Индиец тоже учил, что «другой» идет до конца той же дорогой. Он верил, что может сказать каждому созданию этого мира «великое слово» «это тоже ты», но основное значение его метафизических взглядов далеко от выводов китайцев. Ли-Пеянг посвящает себя моральной стороне нашей сущности, оставляя в покое метафизическую. Он проповедует честность перед честными и нечестными, любовь к другу и недругу. Это истинная доброта, в этом отношении благородные люди выпрямлены. Индиец полностью растворяется в метафизической стороне человека. Он придает ей такое большое значение, что в качестве последнего вывода высказывает мысль о том, что деятельность, как таковая, не может повредить знающему, причастному к атман-брахману. «Его позорит не деятельность, а зло». Все телесное так или иначе является обманом и видимостью, и все, что с ним происходит, не стоит внимания. Это последний вывод индийца.
Ли-Пеянг учит бездеятельности, потому что «дорога и истинный путь» каждому человеку предначертаны изнутри, и поисками, исследованием, деятельностью он посеет лишь раздор и несчастье. Индия требует бездеятельности, сознавая, что она не оказывает влияния на метафизическое бытие человека. Здесь действуют в корне различные души. Сочинение сказок о равенстве «добрых людей» становится преступлением. В тысячу раз красивее и благороднее видеть, с каким богатством души мы пришли в этот мир, как в разных местах земли различные души трудятся над тем, чтобы лепетом выразить себя. Большой ошибкой будет здесь желание чужого вмешаться и попытаться затушевать контрасты. Редко бывает так, чтобы совместные действия и слияние разных душ и рас в большом масштабе имели следствием нечто прекрасное. Чаще всего наступает задержка развития. Например, с какими бы высокими намерениями воодушевленные миссионеры не пришли однажды в Индию, они нарушили бы только самобытное развитие. Но мы должны быть также защищены и от людей, которые приходят сегодня и начинают высмеивать сущность великих Западной Европы, указывая на Индию и Китай как на величайшее, на которое мы, заблудшие европейцы, должны ориентироваться. Как бы ни красиво Яйнавалькия не говорил, как бы льстиво не проникали в нас звуки, если мы на длительное время дадим им место, в духовном плане мы пропадем. Или мы идем своей дорогой, или попадем в хаос, неистовство, в пропасть.

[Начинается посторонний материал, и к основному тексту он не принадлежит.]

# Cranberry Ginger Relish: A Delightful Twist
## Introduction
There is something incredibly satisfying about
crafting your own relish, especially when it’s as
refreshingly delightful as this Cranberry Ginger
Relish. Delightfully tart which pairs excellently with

Мы знаем, у нас у всех направление одно: стремление от «темного к светлому», от земных оков к неизвестному вечному. Но мы отнюдь не довольствуемся знанием того, что выбрали один и тот же путь с моральной ли, с метафизической ли точки зрения, нас интересует «как» нашего ощущения и мышления. Китаец имеет многотомную историю, которая является не историей, а перечисляющей хроникой; до малейших подробностей рассказчику кажется важным все. Индиец вообще не уделяет этой земной жизни должного внимания. У него нет настоящей хроники, но нет и истории. У него есть только сказания, песни и гимны. Развития не искали ни тот, ни другой. Один вообще не понял развития личности, будь то личность человека или народа, другой рассматривал его как данность и не считал важным.